Work instruction
Would you please retype, exactly, the lines of the listing below between the line with "(hpglpenspeed 20)" and the line with "(at 150.6601 106.7816)", inclusive?

Dataset content
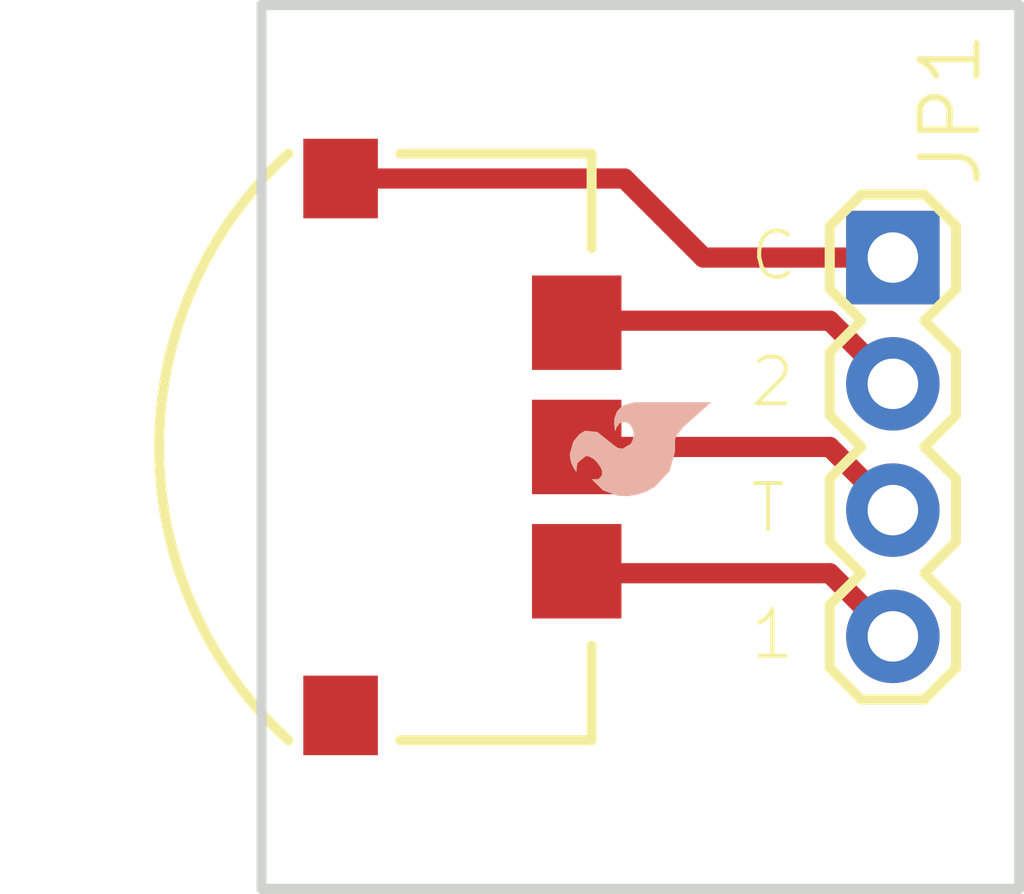
<source format=kicad_pcb>
(kicad_pcb (version 20211014) (generator pcbnew)

  (general
    (thickness 1.6)
  )

  (paper "A4")
  (layers
    (0 "F.Cu" signal)
    (31 "B.Cu" signal)
    (32 "B.Adhes" user "B.Adhesive")
    (33 "F.Adhes" user "F.Adhesive")
    (34 "B.Paste" user)
    (35 "F.Paste" user)
    (36 "B.SilkS" user "B.Silkscreen")
    (37 "F.SilkS" user "F.Silkscreen")
    (38 "B.Mask" user)
    (39 "F.Mask" user)
    (40 "Dwgs.User" user "User.Drawings")
    (41 "Cmts.User" user "User.Comments")
    (42 "Eco1.User" user "User.Eco1")
    (43 "Eco2.User" user "User.Eco2")
    (44 "Edge.Cuts" user)
    (45 "Margin" user)
    (46 "B.CrtYd" user "B.Courtyard")
    (47 "F.CrtYd" user "F.Courtyard")
    (48 "B.Fab" user)
    (49 "F.Fab" user)
    (50 "User.1" user)
    (51 "User.2" user)
    (52 "User.3" user)
    (53 "User.4" user)
    (54 "User.5" user)
    (55 "User.6" user)
    (56 "User.7" user)
    (57 "User.8" user)
    (58 "User.9" user)
  )

  (setup
    (pad_to_mask_clearance 0)
    (pcbplotparams
      (layerselection 0x00010fc_ffffffff)
      (disableapertmacros false)
      (usegerberextensions false)
      (usegerberattributes true)
      (usegerberadvancedattributes true)
      (creategerberjobfile true)
      (svguseinch false)
      (svgprecision 6)
      (excludeedgelayer true)
      (plotframeref false)
      (viasonmask false)
      (mode 1)
      (useauxorigin false)
      (hpglpennumber 1)
      (hpglpenspeed 20)
      (hpglpendiameter 15.000000)
      (dxfpolygonmode true)
      (dxfimperialunits true)
      (dxfusepcbnewfont true)
      (psnegative false)
      (psa4output false)
      (plotreference true)
      (plotvalue true)
      (plotinvisibletext false)
      (sketchpadsonfab false)
      (subtractmaskfromsilk false)
      (outputformat 1)
      (mirror false)
      (drillshape 1)
      (scaleselection 1)
      (outputdirectory "")
    )
  )

  (net 0 "")
  (net 1 "N$1")
  (net 2 "N$2")
  (net 3 "N$3")
  (net 4 "N$4")

  (footprint (layer "F.Cu") (at 151.0411 98.6536))

  (footprint (layer "F.Cu") (at 151.0411 111.3536))

  (footprint "boardEagle:NAV_SWITCH" (layer "F.Cu") (at 143.4211 105.0036 90))

  (footprint "boardEagle:1X04" (layer "F.Cu") (at 153.5811 101.1936 -90))

  (footprint "boardEagle:SFE-LOGO-FLAME" (layer "B.Cu") (at 149.8981 104.1146 -90))

  (gr_line (start 156.1211 113.8936) (end 156.1211 96.1136) (layer "Edge.Cuts") (width 0.2032) (tstamp 323d6631-5c90-46b8-ac7d-08e511f95ed6))
  (gr_line (start 140.8811 96.1136) (end 140.8811 113.8936) (layer "Edge.Cuts") (width 0.2032) (tstamp 3e5014cf-3227-444b-9094-601280dc473a))
  (gr_line (start 140.8811 113.8936) (end 156.1211 113.8936) (layer "Edge.Cuts") (width 0.2032) (tstamp 5bfb39db-c40c-45fe-8448-15af5f724bf9))
  (gr_line (start 156.1211 96.1136) (end 140.8811 96.1136) (layer "Edge.Cuts") (width 0.2032) (tstamp f1a141db-d0fa-4861-9a44-608698f88075))
  (gr_text "T" (at 150.6601 106.7816) (layer "F.SilkS") (tstamp 3aeb953b-145b-4fd9-98fa-e54ad7303727)
    (effects (font (size 0.93472 0.93472) (thickness 0.08128)) (justify left bottom))
  )
  (gr_text "C" (at 150.6601 101.7016) (layer "F.SilkS") (tstamp 3b92d081-802c-4301-838c-50a636113f6e)
    (effects (font (size 0.93472 0.93472) (thickness 0.08128)) (justify left bottom))
  )
  (gr_text "1" (at 150.6601 109.3216) (layer "F.SilkS") (tstamp 848803f6-df2e-49eb-8579-405bd6fd3847)
    (effects (font (size 0.93472 0.93472) (thickness 0.08128)) (justify left bottom))
  )
  (gr_text "2" (at 150.6601 104.2416) (layer "F.SilkS") (tstamp b995722a-73fc-4ae6-a82f-bf5b186d1ca2)
    (effects (font (size 0.93472 0.93472) (thickness 0.08128)) (justify left bottom))
  )

  (segment (start 142.4711 99.6036) (end 148.1811 99.6036) (width 0.4064) (layer "F.Cu") (net 1) (tstamp 0193a68a-5dc5-4969-ac41-4a87303f5bd9))
  (segment (start 148.1811 99.6036) (end 149.7711 101.1936) (width 0.4064) (layer "F.Cu") (net 1) (tstamp 0faf8956-a8e2-412c-9f69-ba08d38470e0))
  (segment (start 149.7711 101.1936) (end 153.5811 101.1936) (width 0.4064) (layer "F.Cu") (net 1) (tstamp c7957019-0ac5-456c-ab4a-c67367a09d25))
  (segment (start 147.2211 102.5036) (end 147.2311 102.4936) (width 0.4064) (layer "F.Cu") (net 2) (tstamp 0d2de8e4-e848-4634-8767-60efe422d26a))
  (segment (start 147.2311 102.4636) (end 152.3111 102.4636) (width 0.4064) (layer "F.Cu") (net 2) (tstamp 5250bd4b-2ba5-4050-af57-9012cc29fc51))
  (segment (start 147.2311 102.4936) (end 147.2311 102.4636) (width 0.4064) (layer "F.Cu") (net 2) (tstamp a6d2ba94-2ae9-4de1-a7d7-ec63d26c28dc))
  (segment (start 152.3111 102.4636) (end 153.5811 103.7336) (width 0.4064) (layer "F.Cu") (net 2) (tstamp dc85d32f-56a8-411b-bb3a-2a54da2477a4))
  (segment (start 147.2211 105.0036) (end 152.3111 105.0036) (width 0.4064) (layer "F.Cu") (net 3) (tstamp 2e56930c-f2fa-45c4-8563-a7eb7f322f98))
  (segment (start 152.3111 105.0036) (end 153.5811 106.2736) (width 0.4064) (layer "F.Cu") (net 3) (tstamp ce8ff4d2-082f-458f-92f7-e7995ee5c3fe))
  (segment (start 147.2211 107.5036) (end 147.2311 107.5136) (width 0.4064) (layer "F.Cu") (net 4) (tstamp b9851a05-b3a1-4f61-bad3-72c976f656ba))
  (segment (start 147.2311 107.5436) (end 152.3111 107.5436) (width 0.4064) (layer "F.Cu") (net 4) (tstamp bf660598-9123-4028-a558-f85d43430943))
  (segment (start 152.3111 107.5436) (end 153.5811 108.8136) (width 0.4064) (layer "F.Cu") (net 4) (tstamp c2c60c7f-63bd-4f66-9294-e75fd4ca5b55))
  (segment (start 147.2311 107.5136) (end 147.2311 107.5436) (width 0.4064) (layer "F.Cu") (net 4) (tstamp f3d4a877-9b36-4041-8514-2d627ef6b417))

)

</source>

Response box
      (hpglpenspeed 20)
      (hpglpendiameter 15.000000)
      (dxfpolygonmode true)
      (dxfimperialunits true)
      (dxfusepcbnewfont true)
      (psnegative false)
      (psa4output false)
      (plotreference true)
      (plotvalue true)
      (plotinvisibletext false)
      (sketchpadsonfab false)
      (subtractmaskfromsilk false)
      (outputformat 1)
      (mirror false)
      (drillshape 1)
      (scaleselection 1)
      (outputdirectory "")
    )
  )

  (net 0 "")
  (net 1 "N$1")
  (net 2 "N$2")
  (net 3 "N$3")
  (net 4 "N$4")

  (footprint (layer "F.Cu") (at 151.0411 98.6536))

  (footprint (layer "F.Cu") (at 151.0411 111.3536))

  (footprint "boardEagle:NAV_SWITCH" (layer "F.Cu") (at 143.4211 105.0036 90))

  (footprint "boardEagle:1X04" (layer "F.Cu") (at 153.5811 101.1936 -90))

  (footprint "boardEagle:SFE-LOGO-FLAME" (layer "B.Cu") (at 149.8981 104.1146 -90))

  (gr_line (start 156.1211 113.8936) (end 156.1211 96.1136) (layer "Edge.Cuts") (width 0.2032) (tstamp 323d6631-5c90-46b8-ac7d-08e511f95ed6))
  (gr_line (start 140.8811 96.1136) (end 140.8811 113.8936) (layer "Edge.Cuts") (width 0.2032) (tstamp 3e5014cf-3227-444b-9094-601280dc473a))
  (gr_line (start 140.8811 113.8936) (end 156.1211 113.8936) (layer "Edge.Cuts") (width 0.2032) (tstamp 5bfb39db-c40c-45fe-8448-15af5f724bf9))
  (gr_line (start 156.1211 96.1136) (end 140.8811 96.1136) (layer "Edge.Cuts") (width 0.2032) (tstamp f1a141db-d0fa-4861-9a44-608698f88075))
  (gr_text "T" (at 150.6601 106.7816) (layer "F.SilkS") (tstamp 3aeb953b-145b-4fd9-98fa-e54ad7303727)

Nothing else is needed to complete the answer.